Flight test and image mosaic of the bridge. (a) The drone is conducting bridge inspection. (b) Several pictures of the bridge pier. (c) The result of image mosaic.

4.3 Comparison

As shown in Table 1, compared with some similar products, most of the multicopter like DJI S1000 + are only for aerial photograph, so they cannot get the upward view of the bridge bottom and there is no additional sensor for no-GPS flight.
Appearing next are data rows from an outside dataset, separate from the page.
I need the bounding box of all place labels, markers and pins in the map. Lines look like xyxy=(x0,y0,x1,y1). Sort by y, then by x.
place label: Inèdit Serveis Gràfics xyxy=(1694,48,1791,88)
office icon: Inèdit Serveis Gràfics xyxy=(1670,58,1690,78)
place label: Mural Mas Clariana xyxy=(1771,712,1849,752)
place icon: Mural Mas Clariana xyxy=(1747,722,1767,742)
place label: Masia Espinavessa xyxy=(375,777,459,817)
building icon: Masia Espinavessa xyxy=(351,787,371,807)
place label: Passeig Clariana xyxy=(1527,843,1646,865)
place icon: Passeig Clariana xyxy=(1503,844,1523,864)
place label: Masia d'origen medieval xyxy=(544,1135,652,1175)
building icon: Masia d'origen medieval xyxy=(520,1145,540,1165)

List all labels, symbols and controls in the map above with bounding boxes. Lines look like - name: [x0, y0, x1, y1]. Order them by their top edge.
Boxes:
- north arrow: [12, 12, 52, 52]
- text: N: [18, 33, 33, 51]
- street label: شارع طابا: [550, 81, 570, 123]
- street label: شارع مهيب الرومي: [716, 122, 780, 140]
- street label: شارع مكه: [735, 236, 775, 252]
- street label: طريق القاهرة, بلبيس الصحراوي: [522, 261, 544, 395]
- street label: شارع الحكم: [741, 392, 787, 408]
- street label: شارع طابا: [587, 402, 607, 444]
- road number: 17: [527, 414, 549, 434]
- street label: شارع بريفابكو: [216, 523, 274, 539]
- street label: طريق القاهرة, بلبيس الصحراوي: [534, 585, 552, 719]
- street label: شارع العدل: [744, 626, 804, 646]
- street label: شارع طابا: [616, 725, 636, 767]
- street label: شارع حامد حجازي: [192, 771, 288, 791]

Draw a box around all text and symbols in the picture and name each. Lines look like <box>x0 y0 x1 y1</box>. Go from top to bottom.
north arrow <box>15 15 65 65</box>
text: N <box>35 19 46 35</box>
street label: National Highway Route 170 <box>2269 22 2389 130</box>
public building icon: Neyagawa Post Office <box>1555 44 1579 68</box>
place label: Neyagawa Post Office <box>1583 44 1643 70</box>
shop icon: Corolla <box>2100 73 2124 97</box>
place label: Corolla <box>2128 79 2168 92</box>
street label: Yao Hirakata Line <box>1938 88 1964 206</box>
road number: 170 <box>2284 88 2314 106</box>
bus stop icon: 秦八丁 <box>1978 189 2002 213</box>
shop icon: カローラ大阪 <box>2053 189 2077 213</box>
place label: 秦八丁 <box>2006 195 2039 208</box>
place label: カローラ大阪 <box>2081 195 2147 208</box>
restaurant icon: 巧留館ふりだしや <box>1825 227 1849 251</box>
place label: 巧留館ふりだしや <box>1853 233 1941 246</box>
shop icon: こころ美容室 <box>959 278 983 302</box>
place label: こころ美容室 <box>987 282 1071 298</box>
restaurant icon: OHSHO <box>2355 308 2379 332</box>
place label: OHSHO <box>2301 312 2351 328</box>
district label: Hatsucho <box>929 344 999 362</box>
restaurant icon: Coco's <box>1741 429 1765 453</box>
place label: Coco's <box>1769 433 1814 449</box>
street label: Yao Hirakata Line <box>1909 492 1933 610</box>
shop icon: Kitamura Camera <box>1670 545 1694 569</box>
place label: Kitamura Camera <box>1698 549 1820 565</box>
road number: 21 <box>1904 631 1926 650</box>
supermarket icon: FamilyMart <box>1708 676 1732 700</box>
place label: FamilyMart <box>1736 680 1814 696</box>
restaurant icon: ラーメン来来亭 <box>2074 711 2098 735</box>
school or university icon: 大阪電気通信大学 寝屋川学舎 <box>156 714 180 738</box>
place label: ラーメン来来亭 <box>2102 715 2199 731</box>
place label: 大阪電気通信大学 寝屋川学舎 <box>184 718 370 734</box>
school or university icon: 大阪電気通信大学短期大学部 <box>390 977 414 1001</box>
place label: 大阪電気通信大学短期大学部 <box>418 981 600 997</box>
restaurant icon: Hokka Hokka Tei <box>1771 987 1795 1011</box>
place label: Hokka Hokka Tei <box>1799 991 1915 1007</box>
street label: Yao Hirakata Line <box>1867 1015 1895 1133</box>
Some products like Aibotics X6 are especially for industrial inspection, but without sensors to detect the environment, such system cannot be close enough to the bridge to take photos and also need to be operated manually under the bridge without GPS. So our developed UAV will be more capable to do bridge inspection work.

Table 1. Comparison with other products

5 Conclusion

In this paper, a hexarotor UAV system is designed and developed for bridge inspection. With fusion of multi-sensors, the drone can detect the environment and estimate current status to guarantee the safety under the bridge. Human-friendly control algorithm makes it easier for operators to carry out the inspection process. Compared with the traditional bridge inspection method, such UAV bridge inspection system can partly replace human work, which will simplify the inspection process, improve the inspection efficiency, and guarantee personnel safety.

However, position estimation using laser scanner can only work in the specific bridge environment, it is still a problem without GPS when the environment is much more complex. To fly in a more complex environment, other localization method need to be integrate to the system to get more precise position to control the flight of the drone. Only with precise and reliable position estimation and control, further work including path planning and fully autonomous flight can be carried forward.